I remember wishing that my husband would have married someone else so that he would not have had a little dead baby but a beautiful live one. I had our son, we held him, said goodbye. But, I knew the instant that it all happened that there had to be a reason.

We had just moved and had not started going to a church. When we lost our son, we called a minister out of the phone book. I now believe that God sent him to us -- it was no coincedence. He and my husband hit it off like real brothers almost immediately. The pastor seemed to be almost driven to help us -- I believe God guided him. Two weeks after the death of our son, we were at church. The pastor's sermon seemed to be directed straight at my husband. Needless to say after the ending prayer - my husband dragged my out of church and sped home. He wouldn't speak to me in the car and when we got home he collapsed in tears.

He said that he knew the reason that our son was dead. That it was all his fault. I really didn't understand what he was talking about. Then he told me -- he had had affairs. Several before we were married and two while I was pregnant. My whole world turned up-side down that day. I had not only lost my son but now my husband as well. I had spent my whole life thinking that I was not pretty enough to be loved even batteling anorexia and bullemia for years. I thought that I had married the ONE person who saw me as God did. Who would love me and protect me. When he told me -- I just couldn't believe it. I felt like I didn't even know who I married. I felt that our whole relationship was one great big lie. My father had done this to my mother and I had always thought that she was weak because she forgave him and stayed with him ( I thought because of me and my brother). I always told my husband that if he ever cheated on me that I would leave him and he believed me.

He has told me several times that his cheating didn't really have anything to do with me. He would go out get drunk and "end up" in bed with a woman. He had always had a problem with alcohol. His personality takes a turn for the worse when he drinks. But I can't help feeling that I did something. I am a people pleaser too and I have always tried so hard to make life easier for him. I feel like I have totally failed as a wife and a lover. I feel like the ugliest woman alive. I know that I am a "good" person. People have always described me as a "sweet" or "nice" girl.
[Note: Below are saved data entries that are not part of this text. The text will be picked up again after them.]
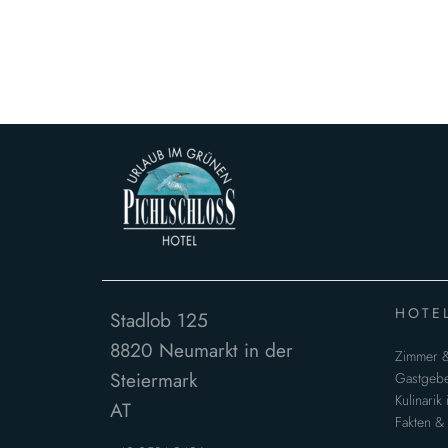
HOTE
Stadlob 125
8820
Neumarkt in der
Zimmer &
Steiermark
Gastgebe
Kulinarik
AT
Fakten &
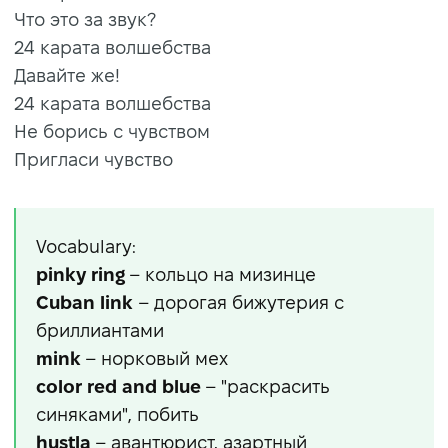
Что это за звук?
24 карата волшебства
Давайте же!
24 карата волшебства
Не борись с чувством
Пригласи чувство
Vocabulary:
pinky ring
– кольцо на мизинце
Cuban link
– дорогая бижутерия с
бриллиантами
mink
– норковый мех
color red and blue
– "раскрасить
синяками", побить
hustla
– авантюрист, азартный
But I am having a real hard time with my self-image now.

I knew that I could not leave my husband. I know that I will love him the rest of my life anyway. He shows the 3 R's and really seems to be giving it a try. He has put it all behind him and I think sometimes he gets impatient with me when I can't. He says that he feels better than he has ever felt. That it is as if a great weight has been lifted off of him. Only now does he truly believe that I love him. He always thought that if I ever found out how he really was that I wouldn't love him anymore.

We were able to get pregnant again and I gave birth to the most beautiful girl in the world. She is my life, my joy, and right now my purpose for living.
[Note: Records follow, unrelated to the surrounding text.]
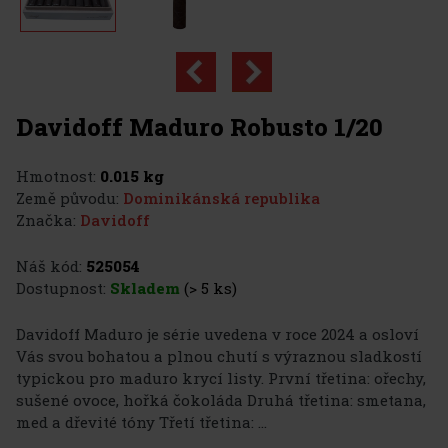
Davidoff Maduro Robusto 1/20
Hmotnost:
0.015 kg
Země původu:
Dominikánská republika
Značka:
Davidoff
Náš kód:
525054
Dostupnost:
Skladem
(> 5 ks)
Davidoff Maduro je série uvedena v roce 2024 a osloví
Vás svou bohatou a plnou chutí s výraznou sladkostí
typickou pro maduro krycí listy. První třetina: ořechy,
sušené ovoce, hořká čokoláda Druhá třetina: smetana,
med a dřevité tóny Třetí třetina: ...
I know I shouldn't but I have put myself on the end of my list and put everyone else first. I just don't have time to deal with the pain. It surfaces every now and then and I push it away. I have an especially hard time having sex with my husband. It is very hard for me to get into it. I don't ever seem to want it anymore. He usually has to "beg" and coax me into it. I feel so clumsy and awkward now and I afraid that I don't measure up. He tells me I beautiful -- but now it sounds like false flattery to me. Like he really doesn't mean it. I have faith that God's grace will get me through this but I just really wish that I could at least see the other side. I am trying to make time for myself and until I can cope with everything my little girls smile keeps me going. The one thing that makes me keep trying the most is that I know that if I give up then my son would have given up his life for nothing. And I am not about to let that happen! Thank you for listening and sharing your own stories. It helps me to deal with my own pain. Feel free to write me. I really don't have anyone else to talk to. I think I need it.